- Don-Alvin Adegeest |
McKinsey, a management consulting firm to many Fortune 500 businesses, is to open a retail store in an American shopping mall selling underwear, jewellery and beauty.
The store's success will depend on data, as the driver of this retail venture is to see the "effectiveness of new technology that retailers and their advisers could deploy to keep stores relevant in the age of Amazon," reports the Financial Times.
Housed in the Mall of America, Minnesota, the largest shopping mall in the U.S., McKinsey will be collating customer insights to advise its clients on the types of technologies to invest in.
Called the Modern Retail Collective, McKinsey will collect data on everything from how customers move throughout the store to the articles they touch and try on, to their purchasing decisions.
Shoppers will leave privacy concerns at the doorstep
While many visitors to the store will be unaware their every move will be analysed, McKinsey aims to discover a formula for enhancing in-store experiences and drive profits for retailers for its various clients.
The retail experiment will initially see four fashion and beauty brands participate, including jeweller Kendra Scott, type:A Deodorant, Elevé Cosmetics and ThirdLove, a lingerie brand.
Praveen Adhi, a McKinsey partner, told the Financial Times retail executives were “constantly inundated with pitches, and can struggle to figure out how to get value from all the different technologies out there. We thought it would be a great way to learn."

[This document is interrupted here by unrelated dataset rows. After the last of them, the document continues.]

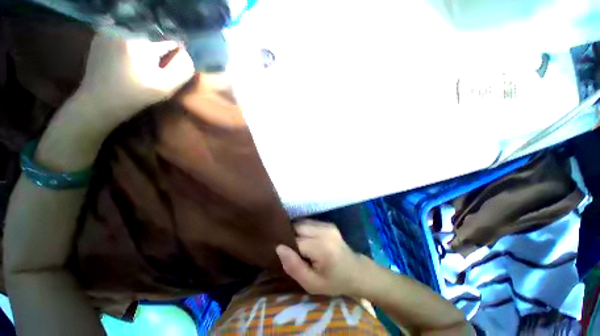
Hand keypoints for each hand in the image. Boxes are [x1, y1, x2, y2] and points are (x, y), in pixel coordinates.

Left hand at [77, 30, 193, 125]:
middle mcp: (126, 32)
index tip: (166, 69)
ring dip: (139, 49)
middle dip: (153, 53)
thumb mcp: (166, 88)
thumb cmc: (136, 96)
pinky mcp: (100, 35)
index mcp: (143, 45)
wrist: (100, 101)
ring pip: (137, 37)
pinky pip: (122, 36)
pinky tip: (122, 60)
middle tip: (148, 71)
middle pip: (151, 40)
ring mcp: (110, 32)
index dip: (171, 56)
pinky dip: (126, 46)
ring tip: (134, 67)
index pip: (168, 43)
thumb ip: (181, 71)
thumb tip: (186, 55)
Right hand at [276, 220, 365, 295]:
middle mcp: (324, 231)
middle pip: (297, 227)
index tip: (291, 258)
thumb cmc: (334, 282)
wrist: (356, 271)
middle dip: (291, 237)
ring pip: (301, 223)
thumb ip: (293, 267)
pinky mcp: (328, 223)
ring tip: (302, 247)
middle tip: (296, 253)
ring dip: (297, 233)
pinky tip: (308, 241)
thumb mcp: (312, 284)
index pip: (294, 241)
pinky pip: (308, 223)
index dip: (289, 249)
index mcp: (322, 247)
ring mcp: (327, 225)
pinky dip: (304, 230)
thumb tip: (279, 247)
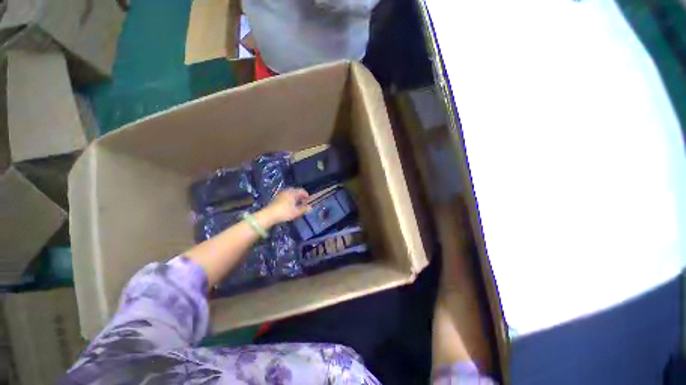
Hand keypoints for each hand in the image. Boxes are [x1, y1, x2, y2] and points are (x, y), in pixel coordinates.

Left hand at [262, 189, 311, 224]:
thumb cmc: (284, 212)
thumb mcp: (296, 212)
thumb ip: (304, 209)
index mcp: (293, 192)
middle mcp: (287, 191)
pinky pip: (285, 195)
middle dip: (300, 196)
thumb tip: (310, 207)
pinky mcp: (276, 197)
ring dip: (294, 197)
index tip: (308, 200)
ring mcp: (281, 193)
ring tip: (296, 204)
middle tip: (302, 202)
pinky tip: (289, 205)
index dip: (306, 195)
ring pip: (290, 193)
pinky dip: (289, 198)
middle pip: (296, 191)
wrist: (269, 215)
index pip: (302, 191)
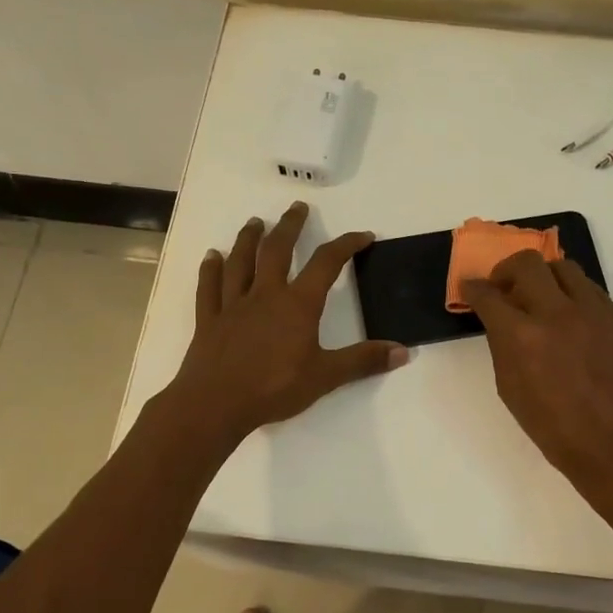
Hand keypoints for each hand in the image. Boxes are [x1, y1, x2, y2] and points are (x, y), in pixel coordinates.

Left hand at [170, 202, 407, 441]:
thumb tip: (403, 352)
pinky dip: (210, 269)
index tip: (362, 235)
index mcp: (297, 304)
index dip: (346, 245)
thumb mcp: (326, 377)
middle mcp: (265, 295)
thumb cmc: (274, 389)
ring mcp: (233, 305)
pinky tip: (211, 256)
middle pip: (277, 250)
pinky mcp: (209, 320)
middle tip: (297, 207)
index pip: (326, 264)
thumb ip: (363, 361)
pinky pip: (209, 287)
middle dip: (290, 226)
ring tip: (256, 222)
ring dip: (248, 239)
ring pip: (241, 262)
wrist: (216, 404)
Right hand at [461, 251, 612, 497]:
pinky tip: (568, 314)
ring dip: (543, 275)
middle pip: (526, 263)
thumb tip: (501, 321)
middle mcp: (556, 313)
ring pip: (563, 267)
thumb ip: (503, 347)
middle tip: (503, 286)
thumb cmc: (553, 428)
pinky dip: (571, 292)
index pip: (489, 295)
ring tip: (539, 295)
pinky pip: (589, 288)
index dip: (474, 288)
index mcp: (522, 336)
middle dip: (506, 269)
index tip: (471, 288)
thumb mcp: (510, 389)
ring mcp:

The Mall of America is not charging rent for the space, reports CBS news, and retailers will take home all revenue from in-store sales. This marks the largest investment in retail strategy to date for McKinsey, which says it has deployed roughly a dozen experts and a full-time team to run the immersive experience from start to finish.
While McKinsey and its clientele have plenty of budget to test and trial new retail experiences, their ethos is far from the young designer or brand looking to open their first store to sell a product designed and fueled by their creative passion, rather than a boardroom of executives who need to see growth.